Records from a data collection:
..........

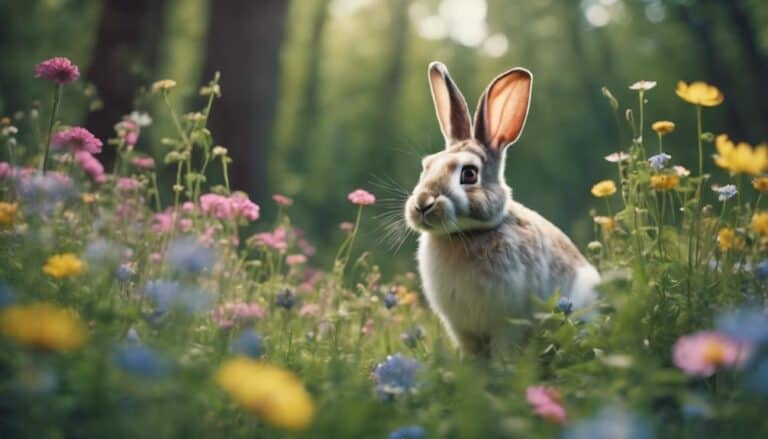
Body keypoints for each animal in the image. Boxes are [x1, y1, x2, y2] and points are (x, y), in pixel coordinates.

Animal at [404, 62, 600, 359]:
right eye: (426, 166)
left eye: (469, 174)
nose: (422, 204)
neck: (466, 234)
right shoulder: (463, 331)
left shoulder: (508, 325)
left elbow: (503, 354)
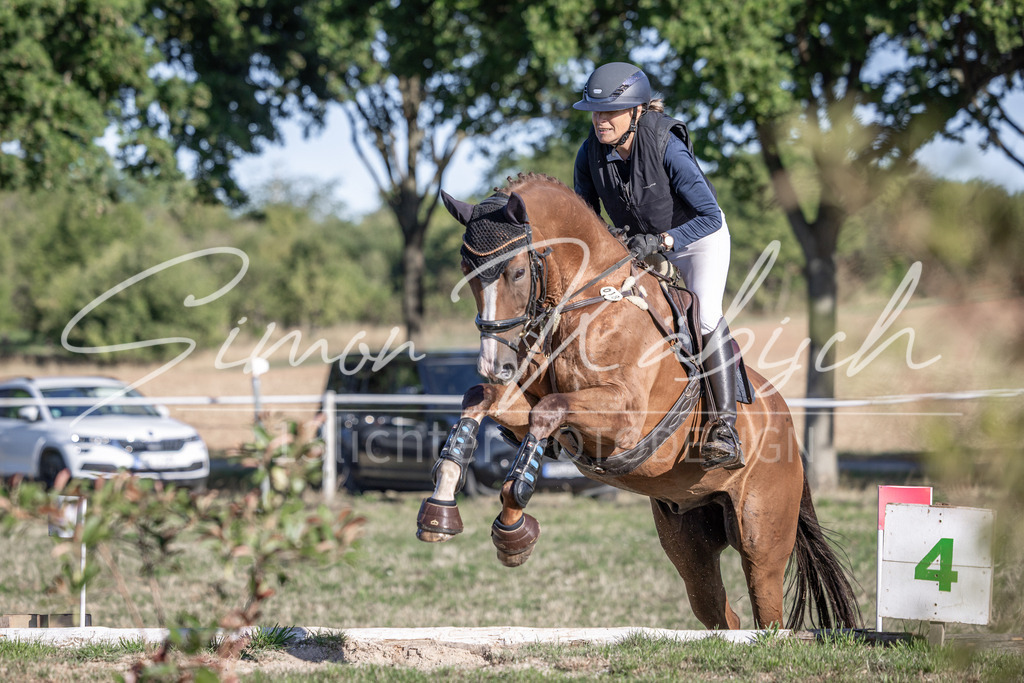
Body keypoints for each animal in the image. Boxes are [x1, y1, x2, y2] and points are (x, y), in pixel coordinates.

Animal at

..........

■ **About this task**: Give back the full data exactly as it reads, but drop the pictures.

■ **Reply**:
Body keypoints for each animal in the image. Boxes are [x1, y1, x2, y2] and points are (x, y), in pixel coordinates.

Animal at [404, 62, 600, 359]:
right eye: (426, 166)
left eye: (469, 174)
nose: (422, 204)
neck: (466, 234)
right shoulder: (463, 331)
left shoulder: (508, 325)
left elbow: (503, 354)
Body keypoints for each animal in the image. Boxes are [x1, y1, x2, y2] and points are (x, y), in pixel coordinates.

Animal at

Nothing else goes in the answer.